╔══

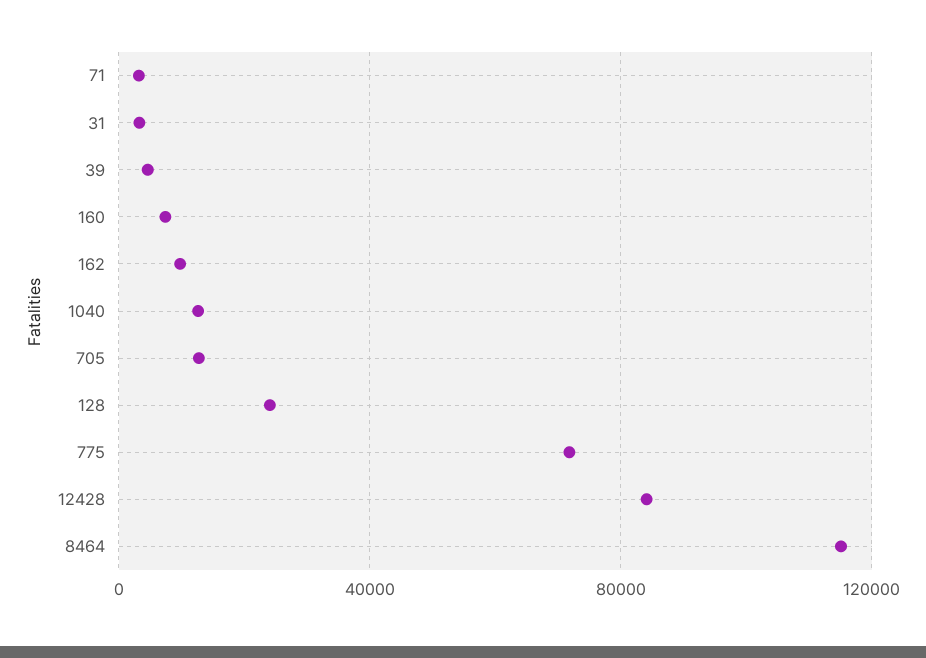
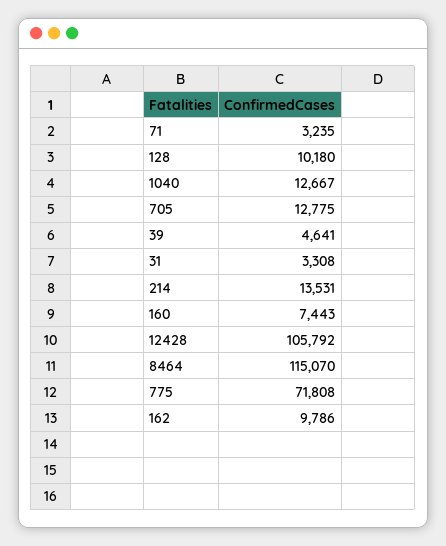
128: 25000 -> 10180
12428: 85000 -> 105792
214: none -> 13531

╚══
╔══

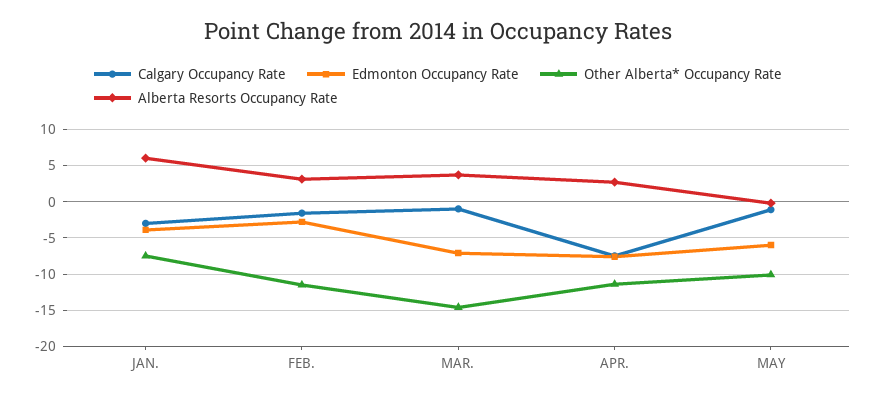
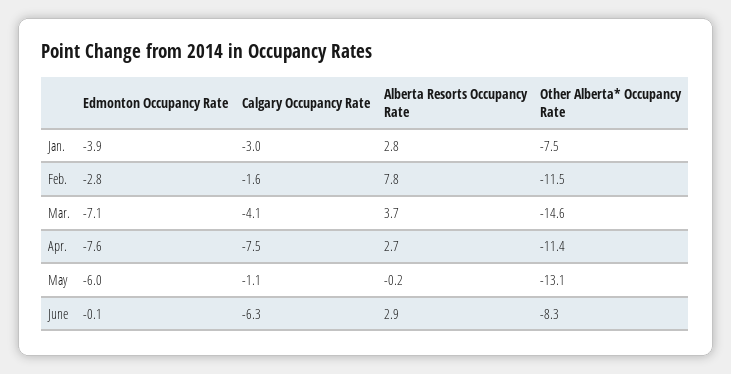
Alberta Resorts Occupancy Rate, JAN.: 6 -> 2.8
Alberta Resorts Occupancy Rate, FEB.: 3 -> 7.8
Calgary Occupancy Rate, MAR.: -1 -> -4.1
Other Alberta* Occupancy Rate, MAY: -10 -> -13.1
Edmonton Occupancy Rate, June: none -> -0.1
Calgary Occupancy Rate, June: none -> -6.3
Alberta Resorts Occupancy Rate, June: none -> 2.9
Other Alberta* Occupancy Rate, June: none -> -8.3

╚══
╔══

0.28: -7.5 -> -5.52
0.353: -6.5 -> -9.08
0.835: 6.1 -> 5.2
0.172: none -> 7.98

╚══

WHAT NEEDS TO BE DONE: Your answer should consist of all lines above that include the string "none".

EXERCISE RESULT:
214: none -> 13531
Edmonton Occupancy Rate, June: none -> -0.1
Calgary Occupancy Rate, June: none -> -6.3
Alberta Resorts Occupancy Rate, June: none -> 2.9
Other Alberta* Occupancy Rate, June: none -> -8.3
0.172: none -> 7.98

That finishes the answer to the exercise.